### SUPPLIED DATA:
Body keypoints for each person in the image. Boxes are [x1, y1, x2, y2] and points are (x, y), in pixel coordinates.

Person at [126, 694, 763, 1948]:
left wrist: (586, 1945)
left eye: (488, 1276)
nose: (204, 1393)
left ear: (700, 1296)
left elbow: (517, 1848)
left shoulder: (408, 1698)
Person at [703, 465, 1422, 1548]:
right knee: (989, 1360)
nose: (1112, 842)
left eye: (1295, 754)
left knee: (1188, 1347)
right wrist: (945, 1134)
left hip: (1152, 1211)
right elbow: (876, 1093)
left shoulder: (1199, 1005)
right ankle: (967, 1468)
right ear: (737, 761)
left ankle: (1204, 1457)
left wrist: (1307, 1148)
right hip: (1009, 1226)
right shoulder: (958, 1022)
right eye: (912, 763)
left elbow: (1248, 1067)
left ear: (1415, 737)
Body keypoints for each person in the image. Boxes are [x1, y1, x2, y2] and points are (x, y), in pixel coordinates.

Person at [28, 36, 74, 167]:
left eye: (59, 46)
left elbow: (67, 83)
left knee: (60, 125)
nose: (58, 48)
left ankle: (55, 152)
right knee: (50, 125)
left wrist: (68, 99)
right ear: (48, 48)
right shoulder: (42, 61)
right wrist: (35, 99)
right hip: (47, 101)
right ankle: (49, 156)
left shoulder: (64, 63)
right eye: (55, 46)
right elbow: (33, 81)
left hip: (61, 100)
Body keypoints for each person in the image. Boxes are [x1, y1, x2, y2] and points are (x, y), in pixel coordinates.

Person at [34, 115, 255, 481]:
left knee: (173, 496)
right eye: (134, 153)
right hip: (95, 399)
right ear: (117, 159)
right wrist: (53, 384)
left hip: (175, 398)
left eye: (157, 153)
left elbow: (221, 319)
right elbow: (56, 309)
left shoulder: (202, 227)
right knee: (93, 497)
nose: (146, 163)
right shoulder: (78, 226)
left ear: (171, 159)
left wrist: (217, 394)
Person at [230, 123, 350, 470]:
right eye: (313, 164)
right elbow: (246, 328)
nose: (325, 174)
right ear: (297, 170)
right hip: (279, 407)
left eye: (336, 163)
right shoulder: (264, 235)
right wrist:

### YOUR INSTRUCTIONS:
In the records above, find each line with the string "ankle" and list it.

### REPLY TO THE EXERCISE:
right ankle: (967, 1468)
left ankle: (1204, 1457)
left ankle: (55, 152)
right ankle: (49, 156)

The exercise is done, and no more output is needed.